Od ponad miesiąca katuję pioneera. Jest to nowy nierotujący format, gdzie możemy grać wszystkimi kartami z setów od Return to Ravnica. Od momentu listopadowych narodzin, zebrał on ogromne rzesze entuzjastów, również w naszym kraju. Nadchodzący Players Tour oraz Grand Prix w Brukseli sprawiają, że hype na granie pionieera jest w tej chwili ogromny. Dlatego postanowiłem dogłębnie przeanalizować format i podzielić się tym z Wami. Planujecie zagrać GP, PT lub jakikolwiek inny turniej w tym formacie? To artykuł dla Was!
Bany
Bany w pioneerze nie odbywają się tak, jak w innych formatach. Aby szybko zbalansować format wizardzi postanowili wprowadzać zmiany często. Tak zwany ban hammer miał, ale wcale nie musiał, uderzać w każdy poniedziałek. Uderzał często. W chwili obecnej na liście banów znajduje się całkiem pokaźna ilość kart. Są to:
- Bloodstained Mire
- Felidar Guardian
- Field of the Dead
- Flooded Strand
- Leyline of Abundance
- Oath of Nissa
- Oko, Thief of Crowns
- Once Upon a Time
- Nexus of Fate
- Polluted Delta
- Smuggler’s Copter
- Veil of Summer
- Windswept Heath
- Wooded Foothills
Warto bliżej zapoznać się z listą, choćby dlatego, że jeszcze miesiąc temu była o jedną trzecią krótsza. W tym miejscu mam dwie dygresje. Pierwsza jest taka, że, jak widać po powyższym spisie, dużo jest na nim kart, które wydrukowane zostały w ostatnim roku, co fatalnie świadczy o dziale R&D Wizardów. Dla kogoś, kto śledzi oficjalne przecieki z nowego dodatku trudno również nie zauważyć, że spoilery nie napawają w tym względzie optymizmem. Druga myśl jest natomiast pozytywna. Uważam, że bany co tydzień to bardzo dobry sposób na szybkie doprowadzenie formatu do porządku. To właśnie stało się z pioneerem. Wszystkie zbanowane karty zasłużyły na swój los. Cieszyłbym się, gdyby zwyczaj cotygodniowej możliwości banów dotyczył każdego formatu, tak aby eliminować błędy R&D tak szybko jak to możliwe, a nie czekać na nieuniknione. Hogaak, Oko czy Once Upon a Time były banowane po półtora miesiąca, o półtora za długo.

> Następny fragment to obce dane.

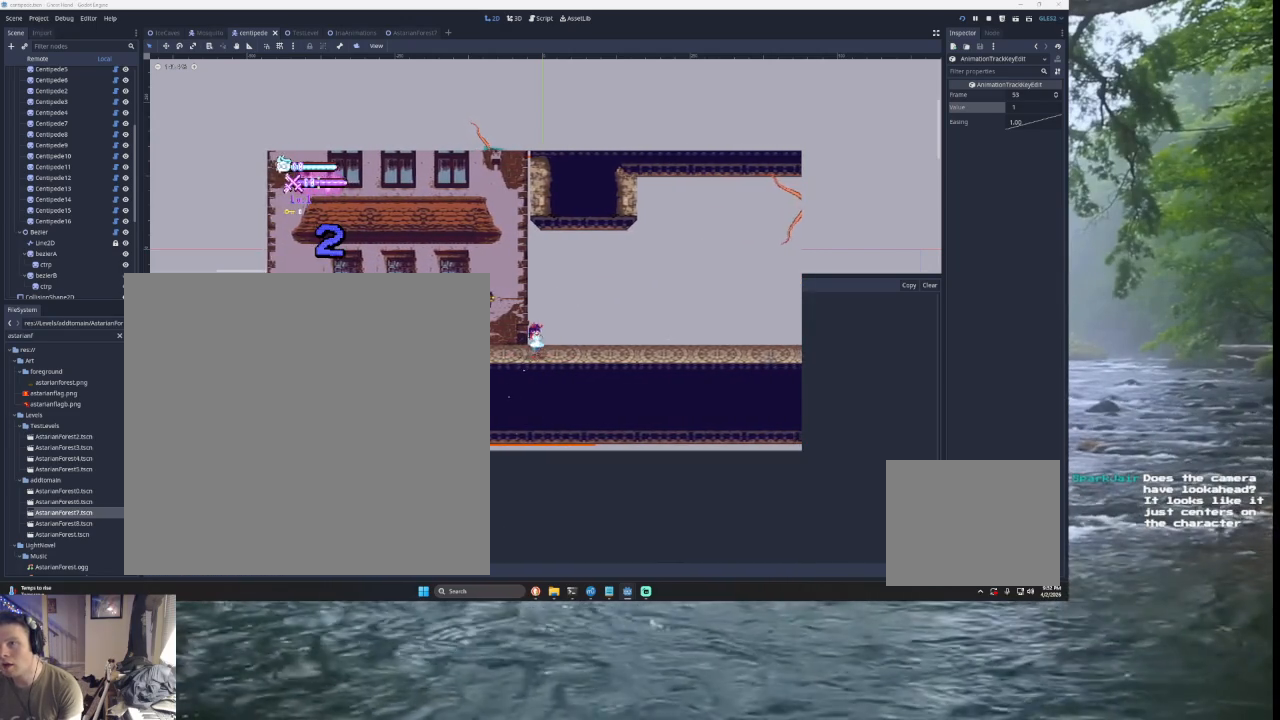
{"buttons": [], "left_stick": "left", "right_stick": "center", "events": [[300, "left_stick", "center"], [500, "left_stick", "left"]]}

Pionieer jest teraz dobrym formatem. Bez dominacji jednego decku, z dużą różnorodnością konstrukcji, sporym polem do eksploracji i innowacji. Na chwilę obecną nie spodziewam się jakichkolwiek banów przed Players Tourem i Grand Prix, gdyż żaden z decków nie wydaje się dominować, a o zwycięstwie decyduje poziom umiejętności, game plan i metagaming.
Archetypy
Tak jak napisałem przed chwilą, różnorodność decków jest ogromna, jak również strategii. Można grać czymkolwiek się lubi. Sensowne wydają się wszystkie strategie: agresja, kontrola, rampa, midrange, combo, grave decki. Poniżej postaram się opisać wszystkie archetypy oraz większość decków, które osiągają jakieś sukcesy w metagame.
Aggro
Wydaje się mieć najwięcej możliwości, gdyż agresywne konstrukcje dostępne są praktycznie w każdym z kolorów. Najlepsze wydają się być Mono Green, Mono Red, Mono Black, Izzet Ensoul i RG Stompy. Nie polecam WW ani Mono Blue Tempo.
Izzet Ensoul
Deck jest spadkobiercą modernowego affinity. Plan na grę jest prosty. Mamy tu osiem efektów zmieniających nasze taniutkie artefakty w stwory 5/5. Dużo małych, artefaktycznych kreatur posiadających zdolności ewazyjne tj. latanie lub nieblokowalność, tak, by po staniu się dużymi szybko przebijały obrażenia. Są też elementy interaktywne w postaci palenia i kontr oraz Shrapnel Blasty na dobicie. Deck jest konsystentny i szybki, jednak posiada słabość do point removalu, przeciwko któremu naszą jedyną linią obrony jest zamienianie Darksteel Citadel w niezniszczalnego stwora 5/5. Polecam agresywne mulliganowanie kiepskich otwarć, gdyż niedobranie wszystkich elementów układanki skutkuje niefunkcjonalnymi startami z dużą ilością typów 1/1 “nic nie robię”.
Mono Redy
Obecnie na turniejach można zaobserwować aż trzy różne wersje: Small Red, Big Red i Burn. Wszystkie trzy mogę z czystym sumieniem polecić. Small Red i Burn różnią się od siebie proporcjami burn spelli i kreatur, natomiast Big Redy korzystają często z dużej ilości kart midrangowych, takich jak Goblin Chainwhirler, Rekindling Phoenix i Glorybringer. Co ciekawe, wszystkie trzy warianty są bardzo dobre i mogę je z czystym sumieniem polecić. Są względnie proste w opanowaniu i bardzo efektywne.
Small Red
Mainboard (60) 16 Mountain 4 Ramunap Ruins 4 Bomat Courier 4 Monastery Swiftspear 4 Soul-Scar Mage 4 Ghitu Lavarunner 4 Eidolon of the Great Revel 4 Lightning Strike 4 Wild Slash 4 Light Up the Stage 4 Bonecrusher Giant 4 Wizard’s Lightning | Sideboard (15) 2 Fry 4 Experimental Frenzy 2 Rampaging Ferocidon 3 Roast 4 Searing Blood |
Big Red
Mono Red Burn
Mono Green Devotion
Niektórzy nie zgodzą się ze mną i zamieszczą ten deck w sekcji combo. Może tak być dlatego, że deck jest zupełnie nieinteraktywny, a jedyne co robi, to realizuje swój gameplan, który polega na połączeniu kilku elementów. Zupełnie jak w combo decku. ten gamplan Jest prosty i zawiera dwie linie:
- t1 elf, t2 Steel Leaf Champion, t3 Nykthos + Ghalta;
- t1 elf, t2 Syr Faren, t3 Aspect of Hydra + Ghalta.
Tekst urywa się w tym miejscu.